## Dataset:
* * * * * * *

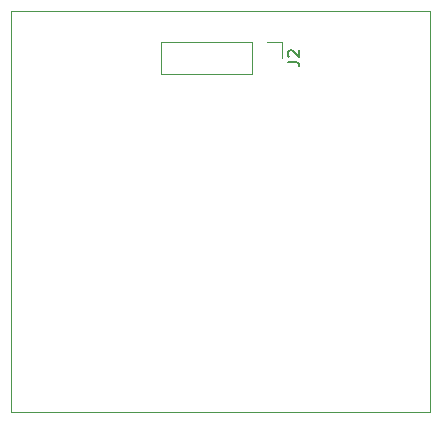
<source format=gbr>
%TF.GenerationSoftware,KiCad,Pcbnew,8.0.0*%
%TF.CreationDate,2024-07-14T16:28:40-05:00*%
%TF.ProjectId,Rick,5269636b-2e6b-4696-9361-645f70636258,rev?*%
%TF.SameCoordinates,Original*%
%TF.FileFunction,Legend,Top*%
%TF.FilePolarity,Positive*%
%FSLAX46Y46*%
G04 Gerber Fmt 4.6, Leading zero omitted, Abs format (unit mm)*
G04 Created by KiCad (PCBNEW 8.0.0) date 2024-07-14 16:28:40*
%MOMM*%
%LPD*%
G01*
G04 APERTURE LIST*
%ADD10C,0.100000*%
%ADD11C,0.150000*%
%ADD12C,0.120000*%
G04 APERTURE END LIST*
D10*
X152500000Y-63000000D02*
X188000000Y-63000000D01*
X188000000Y-97000000D01*
X152500000Y-97000000D01*
X152500000Y-63000000D01*
D11*
X175914819Y-67333333D02*
X176629104Y-67333333D01*
X176629104Y-67333333D02*
X176771961Y-67380952D01*
X176771961Y-67380952D02*
X176867200Y-67476190D01*
X176867200Y-67476190D02*
X176914819Y-67619047D01*
X176914819Y-67619047D02*
X176914819Y-67714285D01*
X176010057Y-66904761D02*
X175962438Y-66857142D01*
X175962438Y-66857142D02*
X175914819Y-66761904D01*
X175914819Y-66761904D02*
X175914819Y-66523809D01*
X175914819Y-66523809D02*
X175962438Y-66428571D01*
X175962438Y-66428571D02*
X176010057Y-66380952D01*
X176010057Y-66380952D02*
X176105295Y-66333333D01*
X176105295Y-66333333D02*
X176200533Y-66333333D01*
X176200533Y-66333333D02*
X176343390Y-66380952D01*
X176343390Y-66380952D02*
X176914819Y-66952380D01*
X176914819Y-66952380D02*
X176914819Y-66333333D01*
D12*
%TO.C,J2*%
X175460000Y-65670000D02*
X175460000Y-67000000D01*
X174130000Y-65670000D02*
X175460000Y-65670000D01*
X172860000Y-65670000D02*
X165180000Y-65670000D01*
X172860000Y-65670000D02*
X172860000Y-68330000D01*
X165180000Y-65670000D02*
X165180000Y-68330000D01*
X172860000Y-68330000D02*
X165180000Y-68330000D01*
%TD*%
M02*

</source>
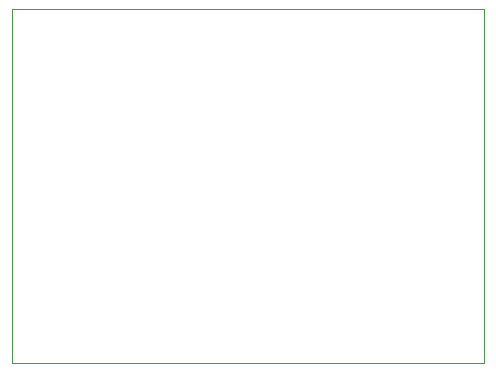
<source format=gbr>
%TF.GenerationSoftware,Altium Limited,Altium Designer,21.9.2 (33)*%
G04 Layer_Color=0*
%FSLAX45Y45*%
%MOMM*%
%TF.SameCoordinates,43275E26-CB7C-43E4-9740-FE9D7F4F9AB3*%
%TF.FilePolarity,Positive*%
%TF.FileFunction,Profile,NP*%
%TF.Part,Single*%
G01*
G75*
%TA.AperFunction,Profile*%
%ADD100C,0.02540*%
D100*
X0Y0D02*
X4000000D01*
Y3000000D01*
X0D01*
Y0D01*
%TF.MD5,e16f3deb95309b76aa0c78ec73c2f128*%
M02*

</source>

* * * * * * *

## Exercise aim:
The required output is the listing above reproduced exactly, pictures removed.

## Reply:
<source format=gbr>
%TF.GenerationSoftware,KiCad,Pcbnew,8.0.0*%
%TF.CreationDate,2024-07-14T16:28:40-05:00*%
%TF.ProjectId,Rick,5269636b-2e6b-4696-9361-645f70636258,rev?*%
%TF.SameCoordinates,Original*%
%TF.FileFunction,Legend,Top*%
%TF.FilePolarity,Positive*%
%FSLAX46Y46*%
G04 Gerber Fmt 4.6, Leading zero omitted, Abs format (unit mm)*
G04 Created by KiCad (PCBNEW 8.0.0) date 2024-07-14 16:28:40*
%MOMM*%
%LPD*%
G01*
G04 APERTURE LIST*
%ADD10C,0.100000*%
%ADD11C,0.150000*%
%ADD12C,0.120000*%
G04 APERTURE END LIST*
D10*
X152500000Y-63000000D02*
X188000000Y-63000000D01*
X188000000Y-97000000D01*
X152500000Y-97000000D01*
X152500000Y-63000000D01*
D11*
X175914819Y-67333333D02*
X176629104Y-67333333D01*
X176629104Y-67333333D02*
X176771961Y-67380952D01*
X176771961Y-67380952D02*
X176867200Y-67476190D01*
X176867200Y-67476190D02*
X176914819Y-67619047D01*
X176914819Y-67619047D02*
X176914819Y-67714285D01*
X176010057Y-66904761D02*
X175962438Y-66857142D01*
X175962438Y-66857142D02*
X175914819Y-66761904D01*
X175914819Y-66761904D02*
X175914819Y-66523809D01*
X175914819Y-66523809D02*
X175962438Y-66428571D01*
X175962438Y-66428571D02*
X176010057Y-66380952D01*
X176010057Y-66380952D02*
X176105295Y-66333333D01*
X176105295Y-66333333D02*
X176200533Y-66333333D01*
X176200533Y-66333333D02*
X176343390Y-66380952D01*
X176343390Y-66380952D02*
X176914819Y-66952380D01*
X176914819Y-66952380D02*
X176914819Y-66333333D01*
D12*
%TO.C,J2*%
X175460000Y-65670000D02*
X175460000Y-67000000D01*
X174130000Y-65670000D02*
X175460000Y-65670000D01*
X172860000Y-65670000D02*
X165180000Y-65670000D01*
X172860000Y-65670000D02*
X172860000Y-68330000D01*
X165180000Y-65670000D02*
X165180000Y-68330000D01*
X172860000Y-68330000D02*
X165180000Y-68330000D01*
%TD*%
M02*

</source>
<source format=gbr>
%TF.GenerationSoftware,Altium Limited,Altium Designer,21.9.2 (33)*%
G04 Layer_Color=0*
%FSLAX45Y45*%
%MOMM*%
%TF.SameCoordinates,43275E26-CB7C-43E4-9740-FE9D7F4F9AB3*%
%TF.FilePolarity,Positive*%
%TF.FileFunction,Profile,NP*%
%TF.Part,Single*%
G01*
G75*
%TA.AperFunction,Profile*%
%ADD100C,0.02540*%
D100*
X0Y0D02*
X4000000D01*
Y3000000D01*
X0D01*
Y0D01*
%TF.MD5,e16f3deb95309b76aa0c78ec73c2f128*%
M02*

</source>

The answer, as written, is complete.